The ICC said in a statement that the South Africa-Australia postponement means New Zealand has become the first team to qualify for the inaugural test championship final to be held in England from June 18 to 22, with June 23 as the reserve day.
It said New Zealand is ranked second on the ICC WTC table with a 70% points total. They will be joined by either India, England, or Australia with the second spot being determined by the outcome of the India vs. England four-match test series due to start on Friday.
Australia selected two squads because of a schedule clash that involved a tour to New Zealand for five Twenty20s and the test series in South Africa.
It’s unlikely any of the test players will be redeployed for the T20 series, with Cricket Australia saying when the separate squads were announced that there wouldn’t be changes in personnel even if the South Africa series was scrapped.
South Africa also had to deal with a cancellation in early December when England withdrew from the ODI portion of its tour after a virus outbreak at the supposedly bio-secure Cape Town hotel where both teams were staying.
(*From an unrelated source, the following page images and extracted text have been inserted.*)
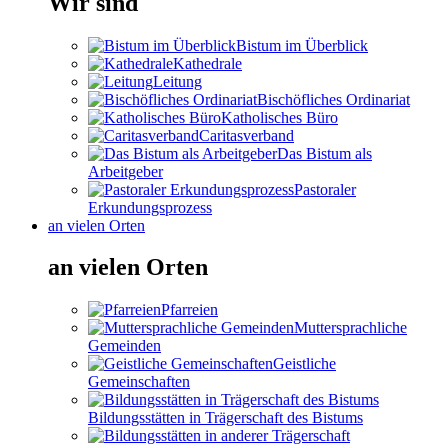
Wir sind
Bistum im Überblick
Kathedrale
Leitung
Bischöfliches Ordinariat
Katholisches Büro
Caritasverband
Das Bistum als
Arbeitgeber
Pastoraler
Erkundungsprozess
an vielen Orten
an vielen Orten
Pfarreien
Muttersprachliche
Gemeinden
Geistliche
Gemeinschaften
Bildungsstätten in Trägerschaft des Bistums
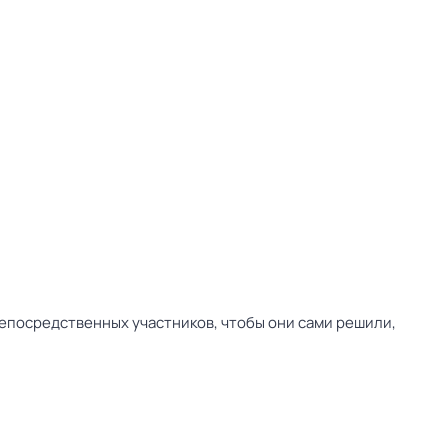
непосредственных участников, чтобы они сами решили,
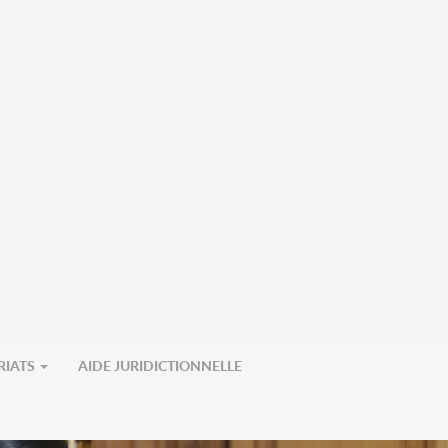
RIATS
AIDE JURIDICTIONNELLE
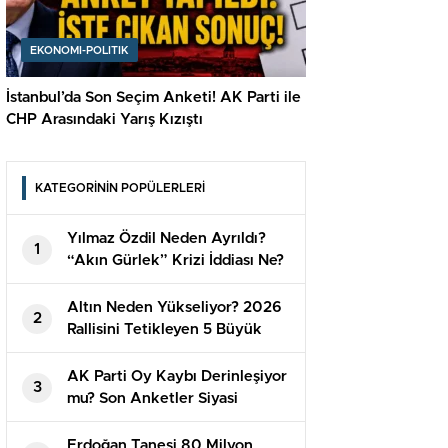
EKONOMI-POLITIK
İstanbul’da Son Seçim Anketi! AK Parti ile
CHP Arasındaki Yarış Kızıştı
KATEGORİNİN POPÜLERLERİ
Yılmaz Özdil Neden Ayrıldı?
1
“Akın Gürlek” Krizi İddiası Ne?
Altın Neden Yükseliyor? 2026
2
Rallisini Tetikleyen 5 Büyük
Sebep
AK Parti Oy Kaybı Derinleşiyor
3
mu? Son Anketler Siyasi
Dengeleri Değiştirdi
Erdoğan Tanesi 80 Milyon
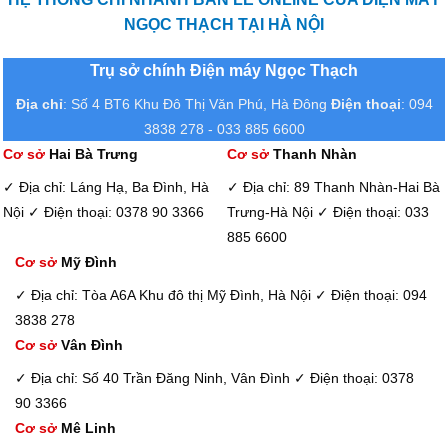
NGỌC THẠCH TẠI HÀ NỘI
Trụ sở chính Điện máy Ngọc Thạch
Địa chỉ
: Số 4 BT6 Khu Đô Thị Văn Phú, Hà Đông
Điện thoại
: 094
3838 278 - 033 885 6600
Cơ sở
Hai Bà Trưng
Cơ sở
Thanh Nhàn
✓ Địa chỉ: Láng Hạ, Ba Đình, Hà
✓ Địa chỉ: 89 Thanh Nhàn-Hai Bà
Nội
✓ Điện thoại: 0378 90 3366
Trưng-Hà Nội
✓ Điện thoại: 033
885 6600
Cơ sở
Mỹ Đình
✓ Địa chỉ: Tòa A6A Khu đô thị Mỹ Đình, Hà Nội
✓ Điện thoại: 094
3838 278
Cơ sở
Vân Đình
✓ Địa chỉ: Số 40 Trần Đăng Ninh, Vân Đình
✓ Điện thoại: 0378
90 3366
Cơ sở
Mê Linh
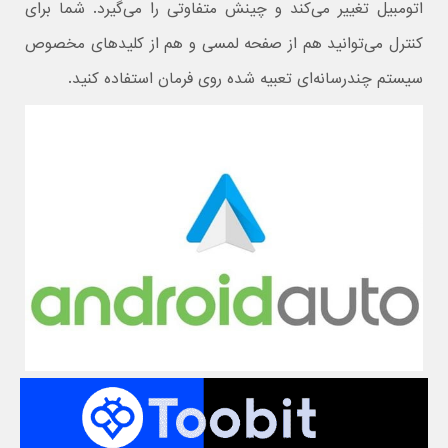
اتومبیل تغییر می‌کند و چینش متفاوتی را می‌گیرد. شما برای
کنترل می‌توانید هم از صفحه لمسی و هم از کلیدهای مخصوص
سیستم چندرسانه‌ای تعبیه شده روی فرمان استفاده کنید.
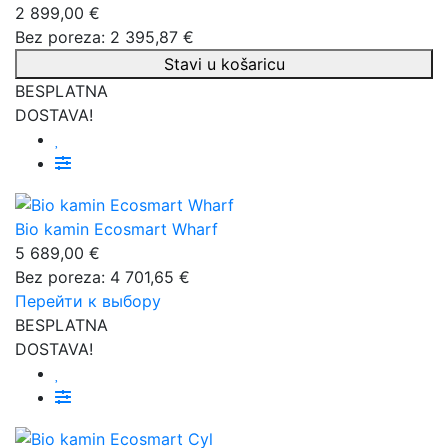
2 899,00 €
Bez poreza: 2 395,87 €
Stavi u košaricu
BESPLATNA
DOSTAVA!
Bio kamin Ecosmart Wharf
5 689,00 €
Bez poreza: 4 701,65 €
Перейти к выбору
BESPLATNA
DOSTAVA!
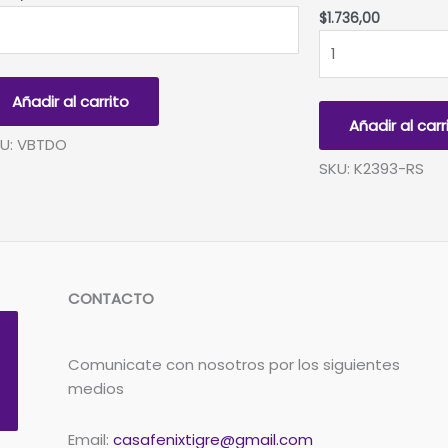
LA
$
1.736,00
NGALA
VELA
PIRAL
BENGALA
ORADA
HOLOGRAFICA
Añadir al carrito
ROSA
Añadir al carr
LLAMA
U: VBTDO
.
ROSA
SKU: K2393-RS
ntidad
x
4un
cantidad
CONTACTO
Comunicate con nosotros por los siguientes
medios
Email:
casafenixtigre@gmail.com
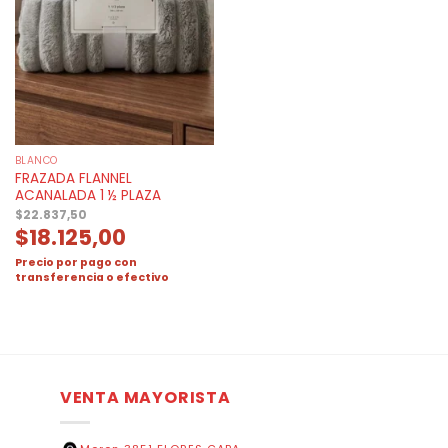
BLANCO
FRAZADA FLANNEL
ACANALADA 1 ½ PLAZA
$
22.837,50
$
18.125,00
Precio por pago con
transferencia o efectivo
VENTA MAYORISTA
Both squads had members infected, along with two hotel workers.
South Africa later hosted and won a two-test series against Sri Lanka which ended on Jan. 5 in Johannesburg.
Cricket South Africa’s director of cricket Graeme Smith criticized the Australian decision, saying its concerns were unfounded.
“We are extremely disappointed by the decision of CA,” Smith said in a statement. “CSA has been working tirelessly in recent weeks to ensure that we meet every single expectation of CA. So to be informed about the CA decision at the eleventh hour is frustrating.”
South Africa has recorded more than 1.46 million coronavirus cases and more than 44,000 deaths.